Esophageal varices occur as a result of several causes, which are, in order of decreasing prevalence and severity: alcoholism, viral hepatitis B and C, and biliary cirrhosis. Esophageal varices caused by noncirrhotic conditions include chronic cardiac failure, thrombosis of splenic or portal vein, sarcoidosis, schistosomiasis (common in Africa, Middle Eastern Countries, Southeast Asia, the Caribbean islands, and South America), and Budd-Chiari syndrome caused by intrahepatic venous thrombosis leading to the formation of collaterals with esophageal varices.

Portal hypertension causes microvascular venous alterations such as portal hypertensive gastropathy and colopathy. In the stomach, it causes a classic endoscopic mosaic appearance producing a “snake skin”-like pattern. Microvascular alterations are characterized by microvascular aneurysms causing microscopic hemorrhage in the mucosa surfaces, including in the gastrointestinal and urogenital systems. Microscopic retinal hemorrhages may also be seen in these patients and lead to decreased vision.
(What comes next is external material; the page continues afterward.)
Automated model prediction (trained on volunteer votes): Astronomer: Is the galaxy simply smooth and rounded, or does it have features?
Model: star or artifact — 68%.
The usual pathology of the veins in the various affected systems (i.e., esophageal veins and portovenous systems) show marked luminal dilatations accompanied by musculofibrous hyperplasia of the wall of the affected vessels. Dilatation of the wall causes endothelial damage and may frequently be associated with thrombosis such as in Budd-Chiari syndrome. The microscopic pathology of the microvenous system is generally characterized by diffuse venous dilatation associated with microaneurysms, microhemorrhages, and reparative neorevascularization.

Depending on the symptomatology and pathology, treatment of esophageal varices specifically and portal hypertension, in particular, involves a multitude of surgical and medical modalities, including variceal ligation (banding), sclerotherapy, balloon tamponade (Sengstaken and Blakemore tube), transjugular intrahepatic portosystemic shunt (TIPS), and open portosystemic shunts such as the distal splenorenal shunt. Treatment (especially TIPS) may lead to hepatic encephalopathy.